Text for analysis:
The 3D topography difference has been previously applied to estimate volumes of landslides using either very-high-resolution Lidar images (e.g., Chen et al. 2006), or stereo images of optical satellites. For instance, SPOT5 (Tsutsui et al. 2007) or CartoSat-1 (Martha et al. 2010) images with 2.5-m resolution have been used to derive digital surface models (DSM) before and after two large landslides. Lidar data have the advantage of a better precision compared with the satellite DSMs but are rarely available before and after a rapid event. Remote sensing images, on the contrary, are acquired with an increasing frequency, improving the chance to get pre-event stereo images.

Exercise data:
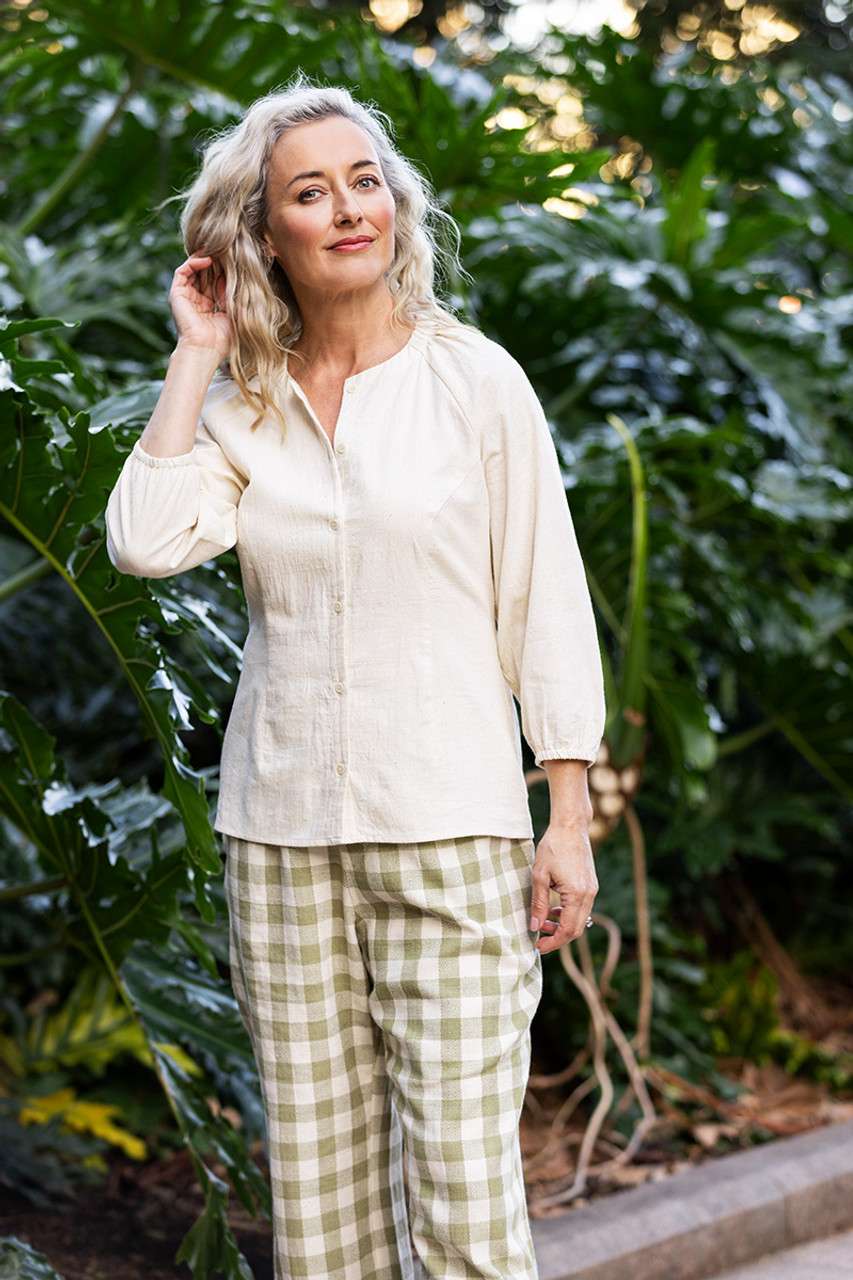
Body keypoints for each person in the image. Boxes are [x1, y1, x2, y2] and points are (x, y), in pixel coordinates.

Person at [104, 72, 606, 1280]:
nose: (346, 210)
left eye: (364, 182)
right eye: (308, 192)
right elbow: (142, 538)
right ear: (260, 229)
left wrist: (569, 812)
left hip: (449, 829)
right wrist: (199, 353)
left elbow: (543, 598)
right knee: (323, 1224)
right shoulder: (245, 408)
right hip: (279, 842)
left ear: (396, 207)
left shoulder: (473, 381)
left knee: (467, 1207)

Questions:
a – In the passage on landslide volumes, what resolution did the SPOT5 and CartoSat-1 images have?
b – From the passage on landslide volumes, quote the part starting at "The 3D topography" and ending at "pre-event stereo images.".

Results in order:
a – 2.5 m.

b –
The 3D topography difference has been previously applied to estimate volumes of landslides using either very-high-resolution Lidar images (e.g., Chen et al. 2006), or stereo images of optical satellites. For instance, SPOT5 (Tsutsui et al. 2007) or CartoSat-1 (Martha et al. 2010) images with 2.5-m resolution have been used to derive digital surface models (DSM) before and after two large landslides. Lidar data have the advantage of a better precision compared with the satellite DSMs but are rarely available before and after a rapid event. Remote sensing images, on the contrary, are acquired with an increasing frequency, improving the chance to get pre-event stereo images.